|Olympus E-1 Digital SLR
by Joe Farace
The Olympus E-1 marks a departure in the way that digital SLR's have, up to this time, evolved. It's the first camera system that's been designed from the ground up-optics, accessories, the whole magilla-to capture images electronically and not on film.
Other apparently similar systems from Nikon and Canon accept many of those company's extensive line of lenses, but purists will note that with some wide-angle lenses, the corners of the imaging chip are not given the same coverage as the rest of the frame because these lenses were originally intended for imaging onto film. To top it off, Olympus wraps this concept around the Four-Thirds system.
The Four Thirds System is an open digital standard for digital SLRs that have also been adopted by Kodak and Fuji, although neither has produced a camera using that design. (Who knows what PMA 2004 might deliver?) using a CCD chip with a diagonal measurement of 22.3mm that Olympus claims produces the "best size-to-performance benefits of any format". A statement which some might dispute.

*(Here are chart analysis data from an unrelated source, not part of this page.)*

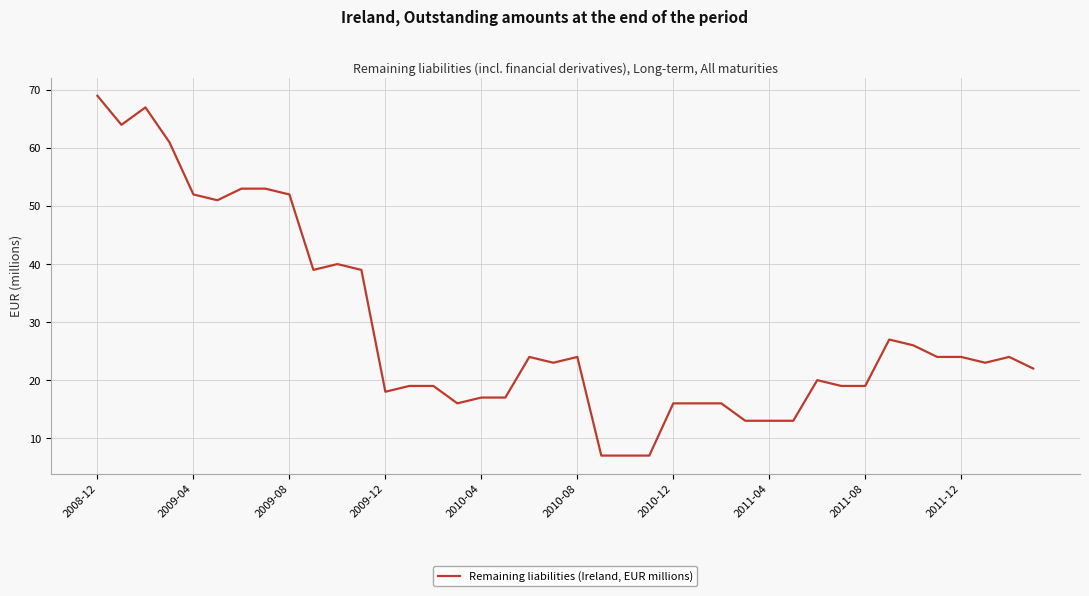

What is the smallest value displayed?

7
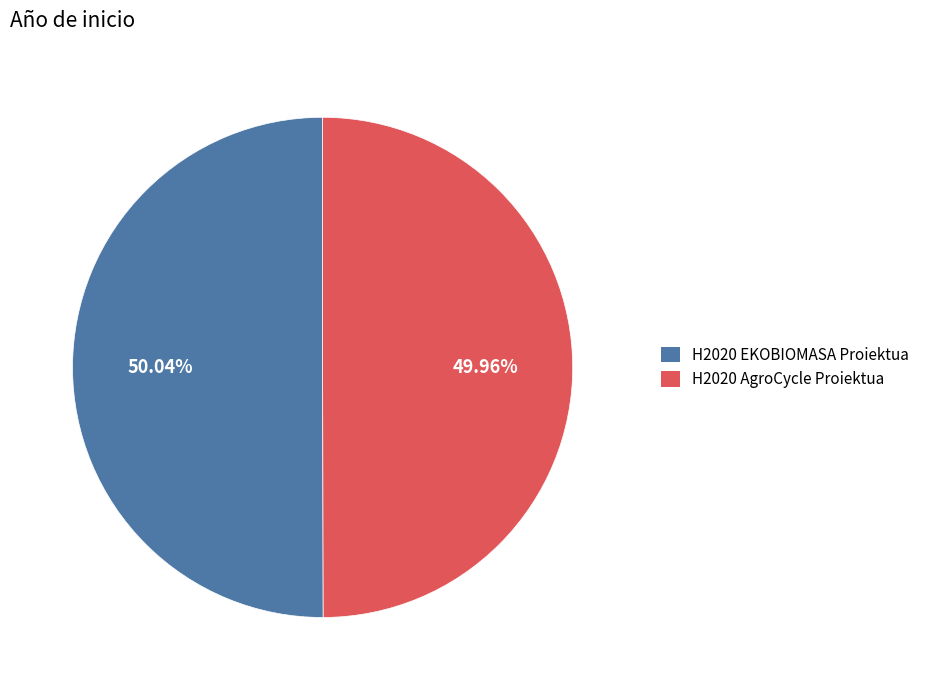

Approximately how many times larger is the value at H2020 EKOBIOMASA Proiektua compared to H2020 AgroCycle Proiektua?

1.0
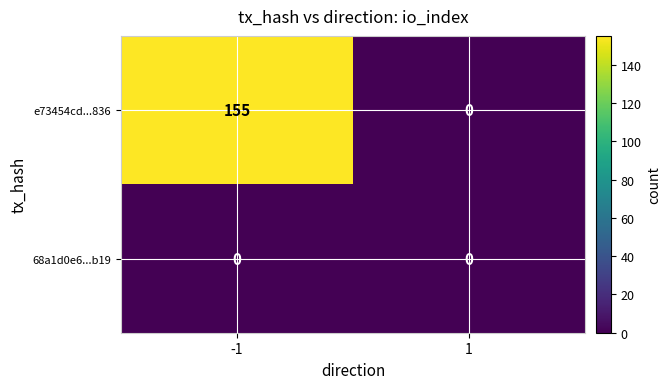

The 68a1d0e6...b19 series shows 0 at 1. True or false?

True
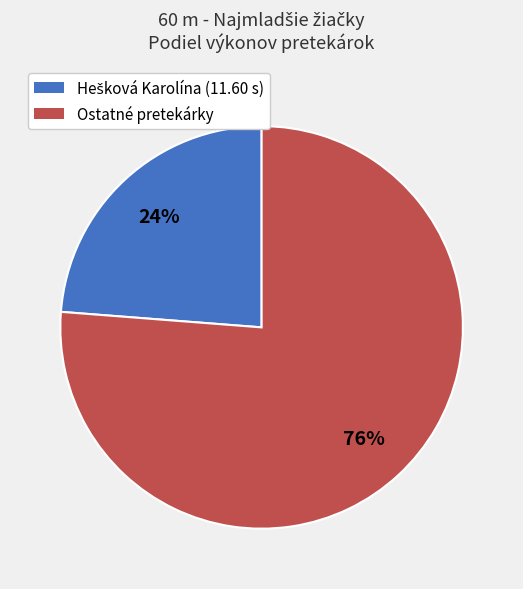

To the nearest percent, what is the difference between the largest and smallest slice percentages?

52%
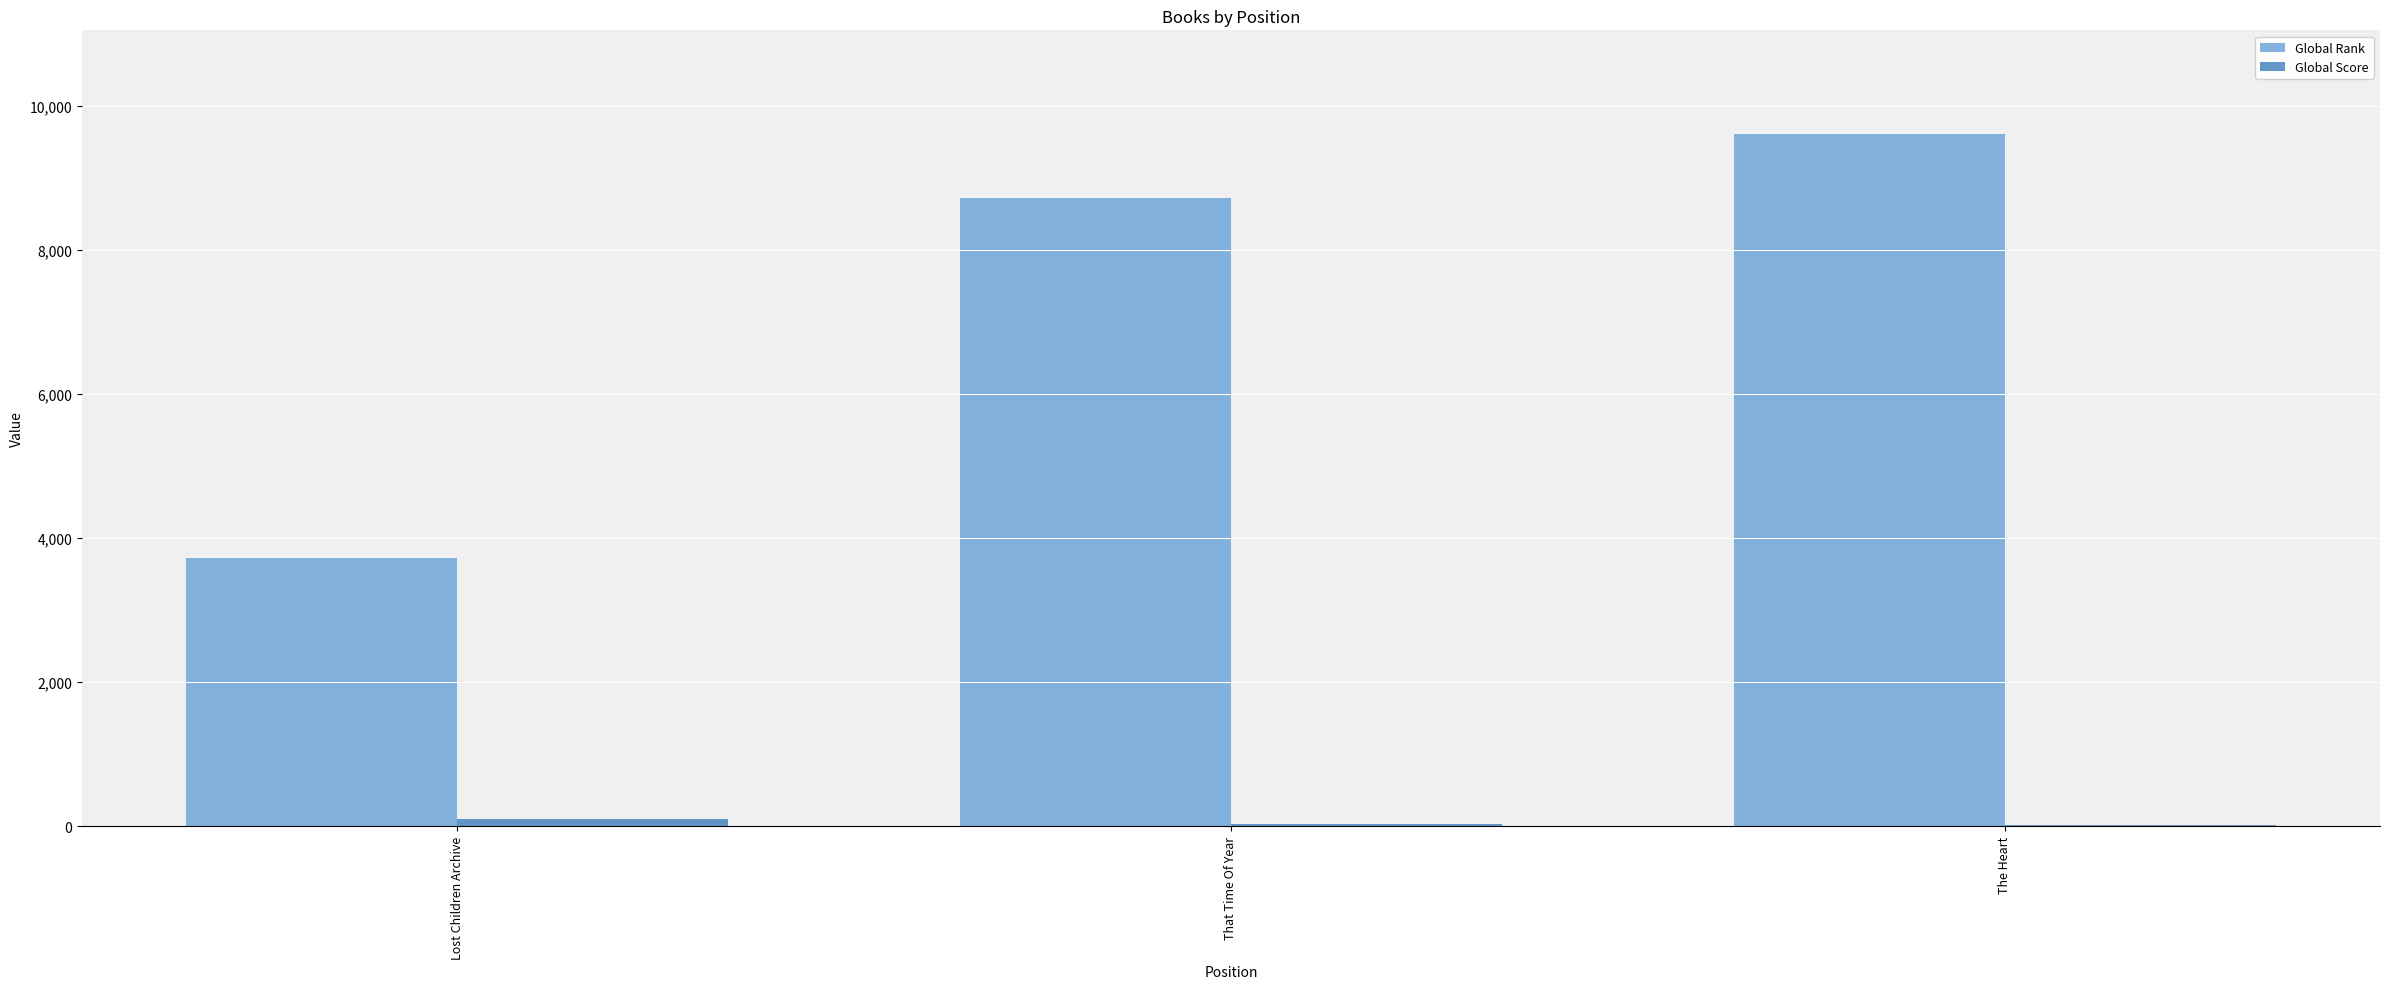

Which category has the highest value in the Global Rank series?

The Heart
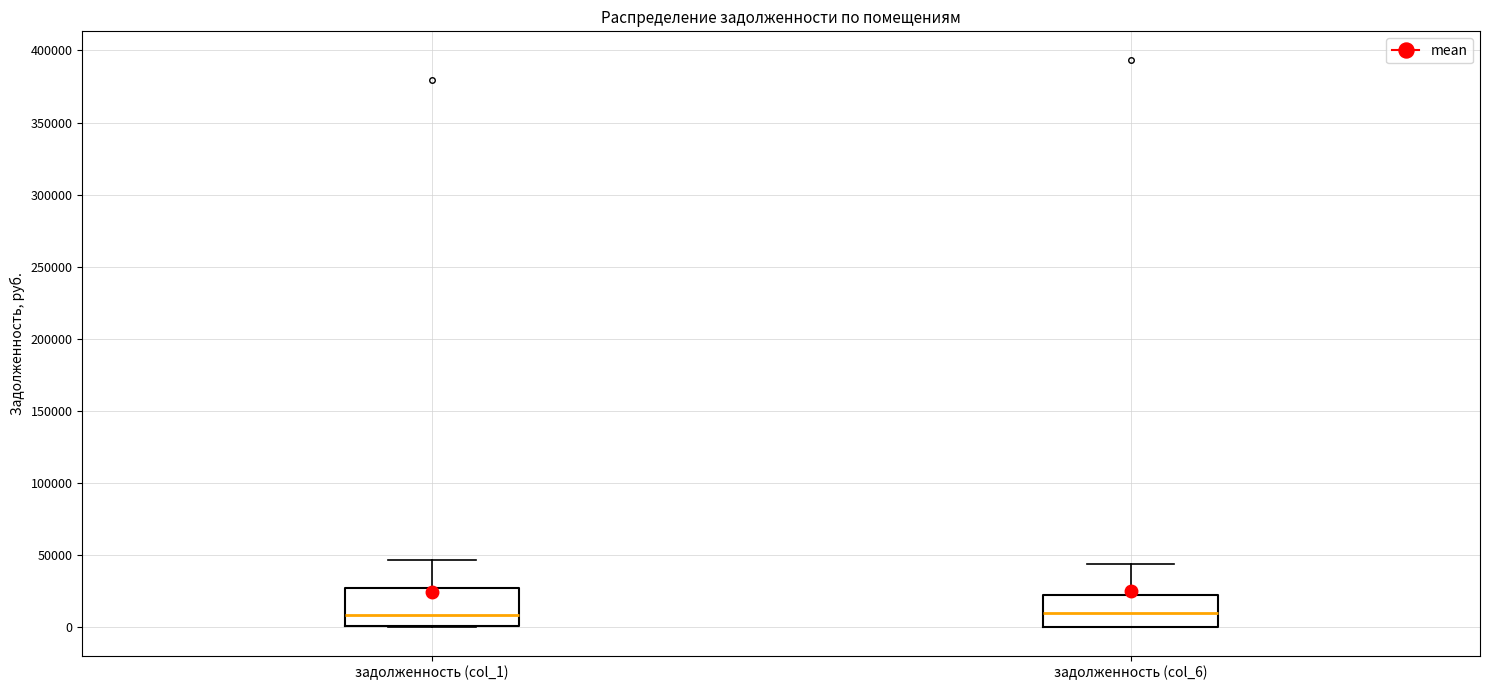

Where is the lower edge of the box for задолженность (col_1) on the y-axis? The values are not printed on the chart, so give them approximately, as read against the axis.

0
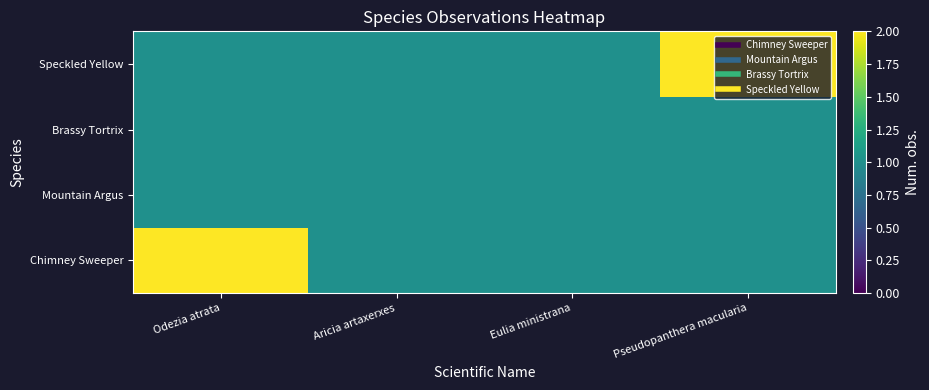

Which label corresponds to the smallest value in the chart?

Aricia artaxerxes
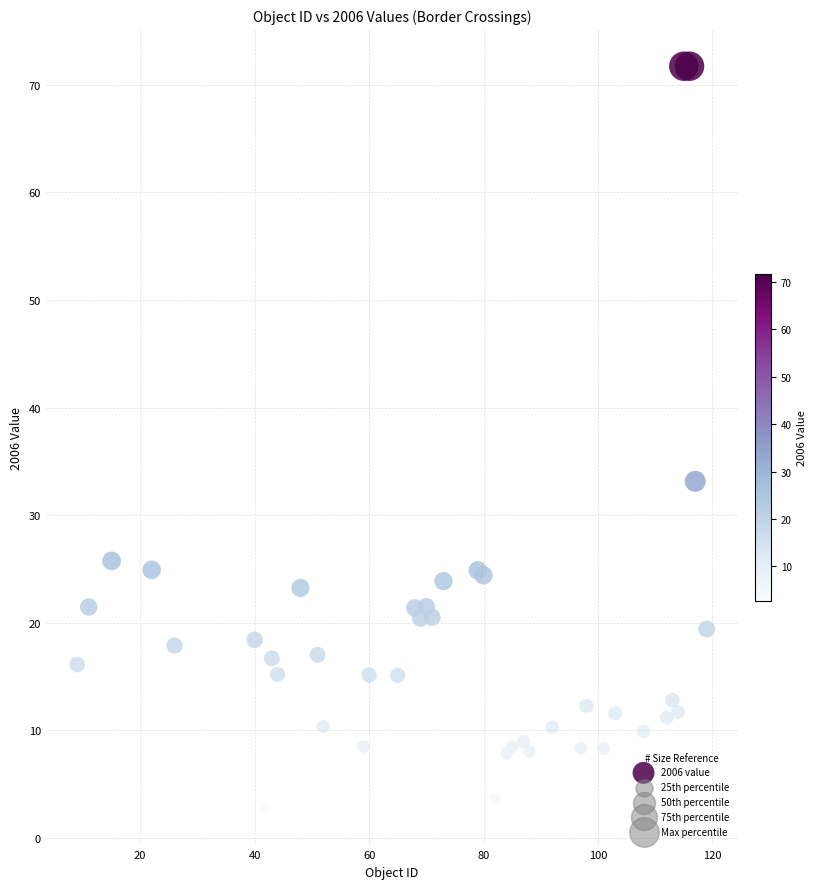

What Y value in the scatter plot is closest to 37?

33.1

Nevertheless, Standardizing on the format allowed Olympus to develop a digitally specific camera system with digital specific, lenses, flashes, and SLR bodies that are smaller and more efficient than systems designed around existing 35mm systems.
The lens multiplication factor for this system is 2X which means that the spectacular Digital Zuiko 300mm É2.8 lens I used at Indianapolis to photograph the United States Grand Prix is effectively a 600mm lens and the company's compact 1.4X extender turns it into the equivalent of 840mm making it ideal for sports, action, or and nature photography. Another feature of the Four Thirds System is a 4:3 image aspect ratio that seems designed for photographers who want to get an 8x10 from the E-1's files without cropping.
How Many Pixels Can Dance On the Head of a Pin?
In the case of the Olympus E-1, the answer is five, the same as the company's E-20n, which to my way of thinking is a good thing, because that camera has been taken to the heart by many users because of its combination of value, image quality and rugged construction. But is the E-1 just an E-20n with interchangeable lenses?
Well, yes and no. There is more than a passing resemblance between the two camera bodies and both feature durable, weatherproof construction that I tested in the pouring rain at Indianapolis. The image quality reminds me much of the E20n as well, but the controls provided by the menus on the 1.8-inch preview screen on the E-1's back are much more extensive (maybe too extensive) and offers many more choices than Olympus' fixed lens E20n.
The Olympus E-1 adopts the form factor of a traditional 35mm film camera. While some of us would have preferred that form followed the look and feel of their elegant OM-2, I treated the E-1 like any 35mm film camera handholding it for almost all of my photography instead of tripod mounting it as I might with a view or medium format camera.
Olympus offers a Power Battery Holder that only provides a larger, high-capacity rechargeable battery and adds a built-in vertical grip with an additional shutter release making shooting vertical images steadier and easier to accomplish. Olympus claims a shutter lag time of 65milliseconds, which is the same as the E-20n and not quite up to professional film SLRs. Olympus specifications say to expect 300-400 shots for the standard Lithium-Ion battery, but I've gotten more than 700 image files from a single charge. It all depends on your "chimping" habits - how often you're reviewing your images on the LCD.
Under anything resembling normal lighting conditions the camera performed flawlessly, but when making available light nude images with strong backlighting, the camera was sluggish to focus and would often just sit there not letting me make images at all. This could be caused by the fact that there are only three AF points built into the camera.
Fortunately, those aforementioned menus let you set up the camera to work the way you want under any given situation. In this situation, I wanted to make sure when I pushed the shutter it captured an image, whether it was in focus or properly exposed or not. Consequently, not every photograph I made was in focus or well exposed but there was at least one serendipitous out-of-focus image that was delightfully soft focus.
To maximize image quality I tend to shoot fine art images in Olympus' .ORF (Olympus Raw Format) format. The E-1's 10MB RAW files are large, but the company claims a write time to a fast CompactFlash card (the E-1 is compatible with Lexar's 4GB model) of three seconds. It takes five seconds to write an uncompressed TIFF or least compression JPEG file that Olympus calls SHQ (Super High Quality.) Olympus provides Mac OS and Windows software that lets you view and convert these files to your preferred format but Adobe Systems' Photoshop CS easily reads. ORF, and provides a more versatile and extensive interface for producing the best possible images from your files. Downloading these large files was expedited by the camera's FireWire connectivity but USB1.1 and 2.0 connectivity are also built-in.
Real World Photography
At ISO 400 and working under low light conditions even the TIFF files I shot exhibited extremely fine but noticeable noise that is modulated by the E-1's built-in Noise Filter to produce what Olympus claims are "clear, clean files." The resulting noise may be caused by the E-1's small size image sensor, but with the noise reduction feature turned "off', noise at higher ISO's tended to be more noticeable. Unlike film grain, which can sometimes add an artistic effect, the random nature of digital noise tends to look just plain bad.